A longtime CNN staffer put it more plainly: “I am overall very sad and deeply frustrated.”
This week’s layoffs may be modest. What comes next could be far larger.
Paramount recently agreed to acquire Warner Bros. Discovery, CNN’s parent company, in a deal valued at about $110 billion. The transaction still awaits regulatory approval. If it closes, CNN could be folded together with CBS News, creating massive overlap in staffing, bureaus, and back-office functions.
Derek Reisfield, a former CBS executive, warned bluntly in comments to the New York Post:
“The day of reckoning is coming, and they’re going to have to cut costs. You can combine a number of functions and save a lot of money.”
The Post reported that deeper layoffs could follow if Paramount combines CNN with CBS News and eliminates overlapping jobs. CBS News itself recently trimmed about 6 percent of its own workforce, roughly 60 to 70 employees, and shut down its long-running CBS News Radio division entirely, eliminating all roles tied to the unit. Leadership said parts of the newsroom needed to shrink to fund digital growth initiatives.
So the pattern is clear. Legacy broadcast and cable news operations are hollowing out, and the executives running them keep calling it “transformation.”
Just The News reported that Warner Bros. Discovery planned to invest $70 million to support CNN’s digital transformation, including subscription products, digital video, and streaming. The network has reorganized its cable lineup and newsrooms. Programming changes already left Jim Acosta out of the new weekday schedule; a CNN spokesperson told Fox News the network was “in active discussions with Jim about a new time slot.”
The $70 million investment sounds significant until you measure it against $400 million in lost revenue over three years. CNN is spending tens of millions to chase a digital audience while hemorrhaging far more from the television business that still pays most of the bills.

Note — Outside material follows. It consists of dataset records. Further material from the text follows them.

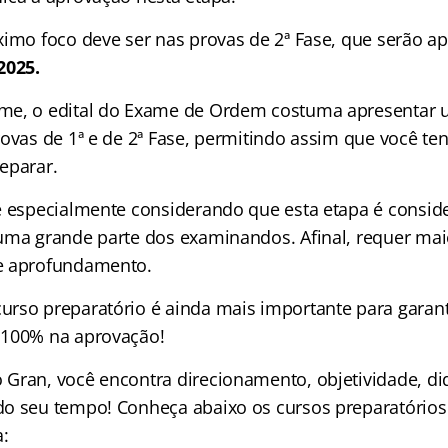
ximo foco deve ser nas provas de 2ª Fase, que serão ap
2025.
me, o edital do Exame de Ordem costuma apresentar u
rovas de 1ª e de 2ª Fase, permitindo assim que você te
eparar.
e especialmente considerando que esta etapa é consi
uma grande parte dos examinandos. Afinal, requer mai
e aprofundamento.
rso preparatório é ainda mais importante para garant
 100% na aprovação!
Gran, você encontra direcionamento, objetividade, di
do seu tempo! Conheça abaixo os cursos preparatório
a:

Thompson came to CNN from the New York Times, where he oversaw a successful digital subscription push. The bet is that he can repeat that playbook at a cable news network. But the Times sells a broad news product with crosswords, cooking apps, and sports coverage bundled in. CNN sells opinion-heavy cable programming that a shrinking number of Americans want to watch, let alone pay for separately.
Executives talk about cord-cutting and platform shifts as if CNN’s decline were purely a technology problem. It isn’t. Audiences didn’t just move to new devices. Many of them stopped trusting CNN altogether.
Years of partisan coverage, high-profile defamation problems, and a newsroom culture that often seemed more interested in activism than reporting drove viewers away. You can pour $70 million into apps and paywalls. You cannot code your way out of a credibility crisis.
The Free Beacon noted that CNN’s layoffs came alongside a recent defamation loss, one more data point in a pattern of institutional self-harm that no digital overhaul can fix on its own.
CNN still employs more than 3,000 people. It still has global reach and brand recognition. But recognition is not the same as trust, and reach means little when fewer people are tuning in each quarter.
Thompson’s plan amounts to shrinking the television side, betting on digital subscriptions, and hoping the Paramount merger either never closes or somehow creates synergies that save jobs rather than destroy them. Every signal from former executives and industry observers points the other direction.
The staffers losing their jobs this week are absorbing the cost of decisions made far above them, editorial choices that alienated half the country and business choices that failed to adapt until the revenue cliff was already in the rearview mirror.
When you spend a decade telling viewers they’re wrong, don’t be surprised when they find somewhere else to go.